Vasella had unexpectedly resigned from the Novartis board after a 17-year run (back story), but his planned departure occurred just as Switzerland plans a nationwide vote March 3 on an initiative that would look to level the playing field by giving citizens a chance to decide whether shareholders should have more say in executive compensation (read this). Reports indicate that about 60 percent of the public supports the proposal.

Vasella, you may recall, has been the proverbial lightning rod for criticism over ceo pay for many years. Last year, for instance, the Ethos shareholder activist group slammed him for his $14 million package at a time when the drugmaker was planning to close facilities and eliminate thousands of jobs, including some in Switzerland. Although Novartis conducted a say-on-pay shareholder vote three years ago, the drugmaker does not do so annually, according to Ethos, which is influential because it makes recommendations for Swiss pension funds (see here and here).

In an effort to mute expected criticism, Vasella indicated the “net amount” he received would be donated to unspecified philanthropic activities. But some Novartis shareholders, who will vote February 22 on a new executive remuneration system for next year, were not pleased. “We’re not overly happy with the 72 million,” Birgit Kulhoff, a fund manager with Rahn & Bodmer in Zurich who holds Novartis shares, tells Bloomberg News. “Paying fair compensation for services is OK. However, this is a compensation for which Daniel Vasella has to do nothing.”

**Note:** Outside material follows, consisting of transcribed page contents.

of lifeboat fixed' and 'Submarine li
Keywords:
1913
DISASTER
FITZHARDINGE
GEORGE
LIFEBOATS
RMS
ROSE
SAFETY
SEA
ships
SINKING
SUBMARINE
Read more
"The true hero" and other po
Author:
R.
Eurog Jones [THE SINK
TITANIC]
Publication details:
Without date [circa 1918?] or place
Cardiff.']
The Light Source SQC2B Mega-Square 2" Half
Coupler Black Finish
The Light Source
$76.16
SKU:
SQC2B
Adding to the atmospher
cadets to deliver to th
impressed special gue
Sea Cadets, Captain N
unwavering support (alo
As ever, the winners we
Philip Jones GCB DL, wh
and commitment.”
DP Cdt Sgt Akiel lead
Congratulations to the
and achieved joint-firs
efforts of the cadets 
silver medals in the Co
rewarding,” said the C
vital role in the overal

Trying to appear contrite, Vasella issued a statement today in which he says “I have understood that many people in Switzerland find the amount of the compensation linked to the non-compete agreement unreasonably high, despite the fact I had announced my intention to make the net amount available for philanthropic activities. That is why I have recommended to the Board that I forgo all payments linked to the non-compete agreement.”

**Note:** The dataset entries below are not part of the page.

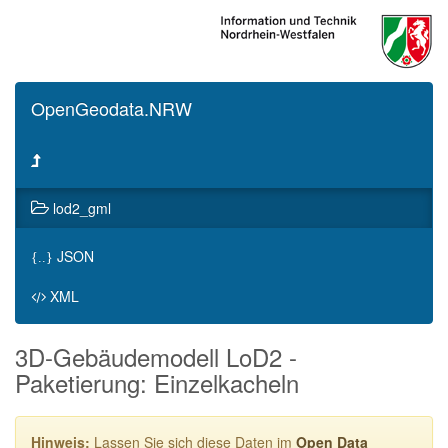
OpenGeodata.NRW
lod2_gml
JSON
{..}
XML
3D-Gebäudemodell LoD2 -
Paketierung: Einzelkacheln
Hinweis:
Lassen Sie sich diese Daten im
Open Data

“We continue to believe in the value of a non-compete, however, we believe the decision to cancel the agreement and all related compensation addresses the concerns of shareholders and other stakeholders. The board understands the importance of full transparency and will strengthen its efforts in this regard,” says Ulrich Lehner, who is serving as interim chairman until August 1.

Once again, the Novartis board has illustrated it has a tin ear. Last year, Vasella received more than double the compenstion given the rest of the board combined, as Bloomberg notes. After repeated complaints about compensation given Vasella and the upcoming vote, one would think the board might have hesitated before approving such a deal. The incident underscores, however, that corporate boards are often indifferent to the impressions they create and the concerns of shareholders. And perhaps only referendums in other countries, if possible, will change such practices.